**Exercise requirements:** Your answer must be the exact lines of the listing below that run from the line with "en einige Landwirt*innen" to the line with "ndere goede reden om complotdenkers wel se", ends included, and no pictures.

**Extracted data:**

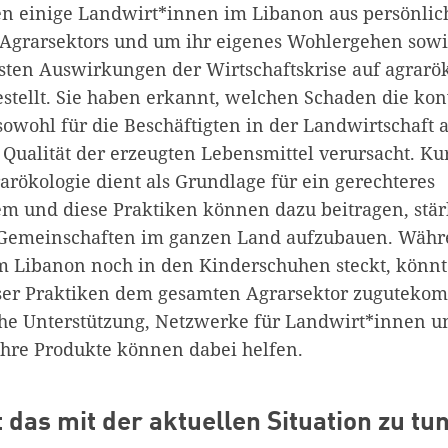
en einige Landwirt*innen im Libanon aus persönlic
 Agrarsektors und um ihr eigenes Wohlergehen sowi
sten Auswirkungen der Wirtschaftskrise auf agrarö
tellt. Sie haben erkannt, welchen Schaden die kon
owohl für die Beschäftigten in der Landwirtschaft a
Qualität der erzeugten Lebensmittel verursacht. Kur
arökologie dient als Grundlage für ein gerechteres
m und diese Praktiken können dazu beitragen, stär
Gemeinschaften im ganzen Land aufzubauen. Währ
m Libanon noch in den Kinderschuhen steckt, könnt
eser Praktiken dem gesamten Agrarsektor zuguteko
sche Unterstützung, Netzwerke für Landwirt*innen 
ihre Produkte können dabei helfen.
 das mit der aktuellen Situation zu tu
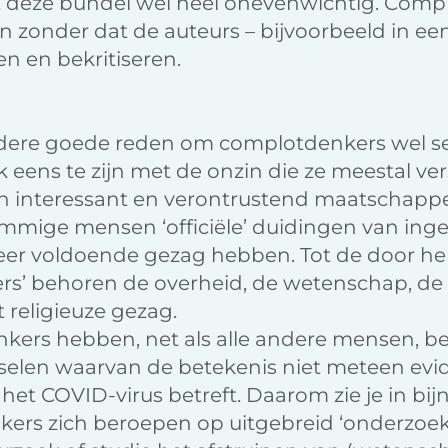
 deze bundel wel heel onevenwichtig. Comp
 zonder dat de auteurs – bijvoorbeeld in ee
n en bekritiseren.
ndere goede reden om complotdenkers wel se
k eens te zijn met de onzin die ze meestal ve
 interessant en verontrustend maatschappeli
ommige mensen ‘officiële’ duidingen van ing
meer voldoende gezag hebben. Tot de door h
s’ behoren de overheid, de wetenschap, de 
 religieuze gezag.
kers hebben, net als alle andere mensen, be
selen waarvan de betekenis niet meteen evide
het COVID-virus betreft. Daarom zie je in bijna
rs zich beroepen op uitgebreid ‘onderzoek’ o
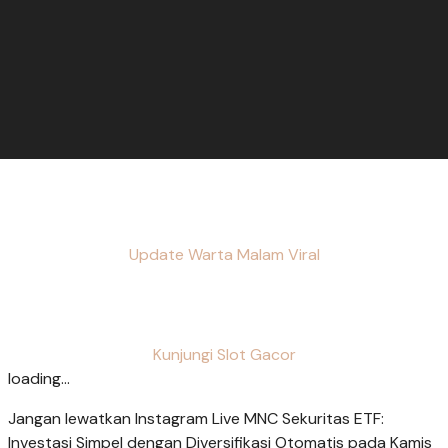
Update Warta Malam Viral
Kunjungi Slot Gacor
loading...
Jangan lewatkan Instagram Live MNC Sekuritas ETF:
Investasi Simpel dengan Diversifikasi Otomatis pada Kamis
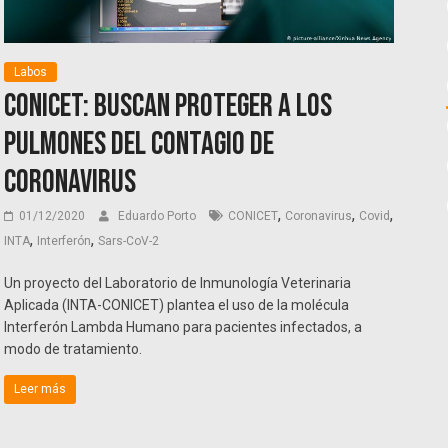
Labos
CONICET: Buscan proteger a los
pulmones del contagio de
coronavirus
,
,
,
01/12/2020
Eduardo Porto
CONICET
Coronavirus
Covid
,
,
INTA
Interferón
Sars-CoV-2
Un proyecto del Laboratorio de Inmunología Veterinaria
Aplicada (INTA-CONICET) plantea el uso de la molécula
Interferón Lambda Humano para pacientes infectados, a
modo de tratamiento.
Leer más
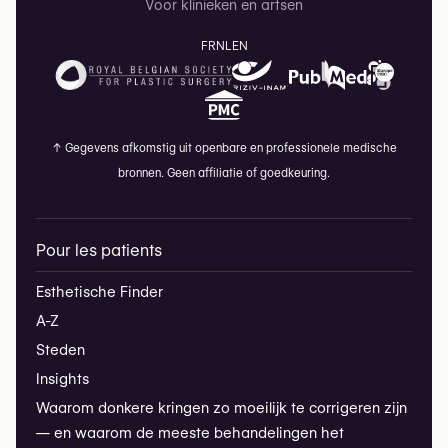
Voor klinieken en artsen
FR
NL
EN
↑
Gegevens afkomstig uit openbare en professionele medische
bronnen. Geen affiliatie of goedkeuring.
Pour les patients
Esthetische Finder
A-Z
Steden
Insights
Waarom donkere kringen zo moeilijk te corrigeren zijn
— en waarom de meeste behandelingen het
* * *
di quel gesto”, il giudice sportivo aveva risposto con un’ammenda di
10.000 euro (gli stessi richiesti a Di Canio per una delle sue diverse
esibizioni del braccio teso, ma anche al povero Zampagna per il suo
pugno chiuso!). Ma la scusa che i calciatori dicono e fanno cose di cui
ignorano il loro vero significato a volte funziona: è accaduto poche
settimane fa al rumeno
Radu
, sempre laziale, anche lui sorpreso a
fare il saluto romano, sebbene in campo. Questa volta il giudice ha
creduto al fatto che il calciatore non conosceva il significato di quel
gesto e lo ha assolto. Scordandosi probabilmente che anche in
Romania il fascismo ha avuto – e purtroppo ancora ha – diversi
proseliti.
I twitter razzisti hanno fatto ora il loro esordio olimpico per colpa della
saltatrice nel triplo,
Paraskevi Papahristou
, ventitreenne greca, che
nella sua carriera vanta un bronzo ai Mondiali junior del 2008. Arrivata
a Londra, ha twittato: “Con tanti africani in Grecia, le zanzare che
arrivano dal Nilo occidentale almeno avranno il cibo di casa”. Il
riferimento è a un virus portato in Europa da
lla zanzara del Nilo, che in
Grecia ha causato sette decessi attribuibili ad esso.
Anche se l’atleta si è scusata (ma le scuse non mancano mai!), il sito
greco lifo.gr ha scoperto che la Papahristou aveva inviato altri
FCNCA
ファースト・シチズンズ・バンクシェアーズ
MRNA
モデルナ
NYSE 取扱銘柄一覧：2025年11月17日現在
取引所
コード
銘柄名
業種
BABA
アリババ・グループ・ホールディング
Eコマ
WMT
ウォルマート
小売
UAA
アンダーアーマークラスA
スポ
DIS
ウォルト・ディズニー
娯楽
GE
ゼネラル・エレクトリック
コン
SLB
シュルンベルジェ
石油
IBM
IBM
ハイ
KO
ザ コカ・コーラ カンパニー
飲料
...
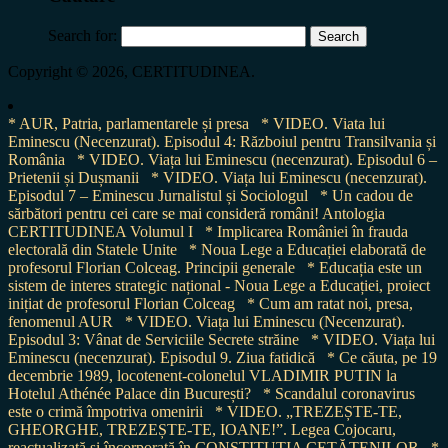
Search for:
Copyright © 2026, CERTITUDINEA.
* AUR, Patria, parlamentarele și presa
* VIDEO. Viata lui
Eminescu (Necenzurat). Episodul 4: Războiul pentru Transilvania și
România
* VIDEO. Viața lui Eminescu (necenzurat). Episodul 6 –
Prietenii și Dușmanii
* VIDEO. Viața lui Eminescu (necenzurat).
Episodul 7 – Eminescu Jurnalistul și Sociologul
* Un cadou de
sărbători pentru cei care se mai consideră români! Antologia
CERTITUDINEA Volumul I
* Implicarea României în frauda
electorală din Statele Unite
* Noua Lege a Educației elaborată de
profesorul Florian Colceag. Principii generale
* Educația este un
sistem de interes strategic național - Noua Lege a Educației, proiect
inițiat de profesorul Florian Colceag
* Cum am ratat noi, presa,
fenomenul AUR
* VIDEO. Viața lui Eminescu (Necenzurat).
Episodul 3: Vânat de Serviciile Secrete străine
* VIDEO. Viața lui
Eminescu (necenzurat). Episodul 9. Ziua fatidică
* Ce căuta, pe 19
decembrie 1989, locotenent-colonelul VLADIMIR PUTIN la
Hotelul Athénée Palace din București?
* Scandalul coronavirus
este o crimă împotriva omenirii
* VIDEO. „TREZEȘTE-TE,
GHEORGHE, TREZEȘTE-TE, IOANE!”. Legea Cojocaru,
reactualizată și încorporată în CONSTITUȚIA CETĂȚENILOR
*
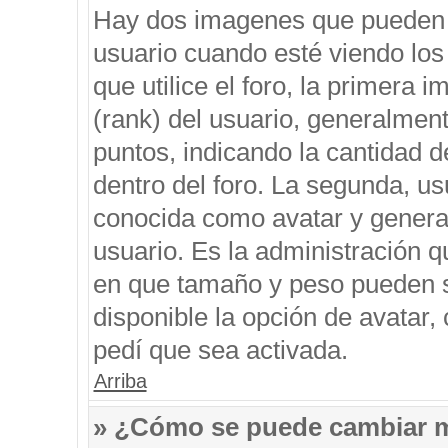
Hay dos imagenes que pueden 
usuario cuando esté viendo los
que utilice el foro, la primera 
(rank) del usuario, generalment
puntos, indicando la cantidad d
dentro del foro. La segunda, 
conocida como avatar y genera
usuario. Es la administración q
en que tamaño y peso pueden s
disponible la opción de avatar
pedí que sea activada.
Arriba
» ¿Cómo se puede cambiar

**Answer below:**
en einige Landwirt*innen im Libanon aus persönlic
 Agrarsektors und um ihr eigenes Wohlergehen sowi
sten Auswirkungen der Wirtschaftskrise auf agrarö
tellt. Sie haben erkannt, welchen Schaden die kon
owohl für die Beschäftigten in der Landwirtschaft a
Qualität der erzeugten Lebensmittel verursacht. Kur
arökologie dient als Grundlage für ein gerechteres
m und diese Praktiken können dazu beitragen, stär
Gemeinschaften im ganzen Land aufzubauen. Währ
m Libanon noch in den Kinderschuhen steckt, könnt
eser Praktiken dem gesamten Agrarsektor zuguteko
sche Unterstützung, Netzwerke für Landwirt*innen 
ihre Produkte können dabei helfen.
 das mit der aktuellen Situation zu tu
 deze bundel wel heel onevenwichtig. Comp
 zonder dat de auteurs – bijvoorbeeld in ee
n en bekritiseren.
ndere goede reden om complotdenkers wel se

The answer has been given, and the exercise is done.